I press my hand against a round black scanner, and some red and yellow lines go up and down my hand for about two seconds, before it gives a sort of satisfied ping! and there's a sucking sound as the door opens to the sight of my messy room.

There's a tall bin strewn with clothes that I haven't bothered to properly push in, a single bed against the left hand wall in the corner, an unpolished wooden bedside table on it with a couple of books and my clock. Then the drawers on the right hand side, my mirror on top of that, and finally the back wall is made of glass. I love that. Me and Max have the back view, overlooking the orchards, and at this time of year there are apples on the ground, the trees just losing the last of their leaves, and people in yellow and red scurrying on the ground to collect all the apples before they rot. It's nice, but in summer, when the apples are all hanging on the trees, and the sunlight falls on the ground in dappled patterns through the leaves, and I could sit on the hard wood floor in front of the window for hours on end.

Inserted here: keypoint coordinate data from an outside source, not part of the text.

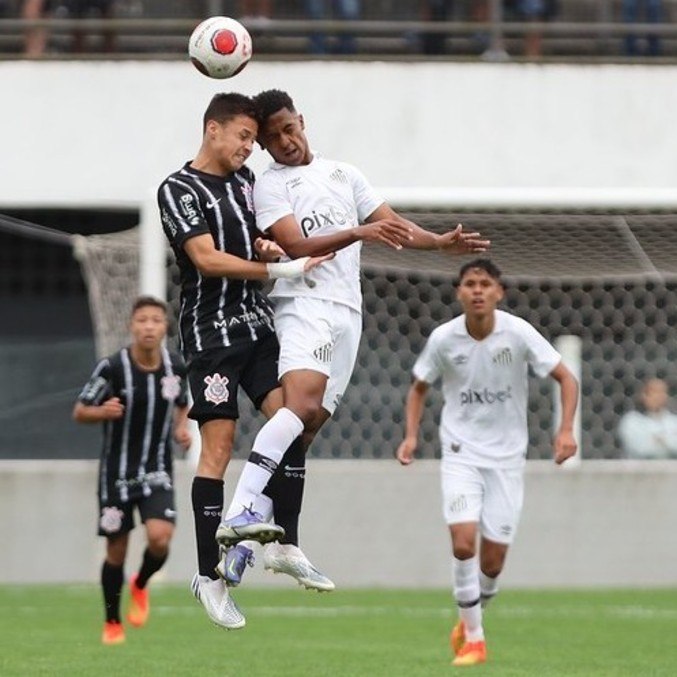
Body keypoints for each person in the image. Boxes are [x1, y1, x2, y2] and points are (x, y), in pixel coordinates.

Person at [215, 88, 490, 581]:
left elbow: (392, 224)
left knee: (307, 427)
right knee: (296, 408)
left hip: (347, 313)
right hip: (304, 303)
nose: (285, 142)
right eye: (273, 138)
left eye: (289, 129)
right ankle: (238, 512)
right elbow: (296, 243)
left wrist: (437, 243)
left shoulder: (345, 173)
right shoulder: (271, 184)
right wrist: (357, 233)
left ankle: (272, 540)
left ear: (302, 120)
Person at [157, 92, 335, 630]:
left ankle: (286, 544)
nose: (248, 148)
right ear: (213, 130)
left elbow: (248, 241)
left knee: (295, 419)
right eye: (242, 137)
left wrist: (267, 251)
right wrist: (278, 273)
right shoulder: (178, 188)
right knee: (219, 444)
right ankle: (209, 578)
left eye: (252, 142)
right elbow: (207, 260)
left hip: (257, 324)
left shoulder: (245, 182)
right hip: (210, 334)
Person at [395, 258, 578, 667]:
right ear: (459, 292)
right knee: (463, 543)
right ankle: (475, 639)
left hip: (508, 459)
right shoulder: (444, 338)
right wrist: (411, 435)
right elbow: (418, 386)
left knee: (492, 563)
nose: (477, 290)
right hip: (460, 453)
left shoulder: (518, 333)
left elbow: (568, 378)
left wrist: (566, 430)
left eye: (485, 284)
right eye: (470, 284)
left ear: (499, 292)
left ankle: (470, 614)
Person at [72, 295, 192, 645]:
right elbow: (79, 410)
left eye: (156, 320)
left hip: (156, 470)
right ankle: (112, 621)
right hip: (116, 476)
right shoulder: (112, 367)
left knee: (160, 537)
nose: (149, 327)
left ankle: (140, 583)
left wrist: (181, 428)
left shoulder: (175, 367)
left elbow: (182, 403)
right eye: (142, 320)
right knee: (116, 551)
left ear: (164, 326)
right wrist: (100, 412)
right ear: (132, 326)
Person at [617, 378, 677, 459]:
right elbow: (639, 448)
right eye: (653, 392)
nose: (657, 397)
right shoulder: (631, 421)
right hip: (639, 470)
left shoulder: (674, 422)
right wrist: (666, 440)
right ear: (644, 395)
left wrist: (656, 439)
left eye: (661, 393)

But today I sit in front of the window, cross-legged, feeling sad. Max is right. It's only 13 boys and 13 girls out of three million today, and even less over the next month and a half or so. But I can't shake the feeling that it's me this time. Of course, I have this every year, and I haven't been reaped yet. So maybe it's just my nerves.

I sigh and pul open my drawers and sift through the jumpers and T-shirts, until I find a beautiful red dress. It has a matching cardigan with sleeves that come down to my elbow, and it is long and flowing, almost touching the ground. The Peacekeepers and the Capitol want us to treat the Hunger Games as an exciting holiday, something to be proud of, and something honourable. The factions see the truth, that it is just a horrible, inhuman reality TV show, designed to keep the Capitol sitting pretty and entertained, and the factions depressed and completely helpless.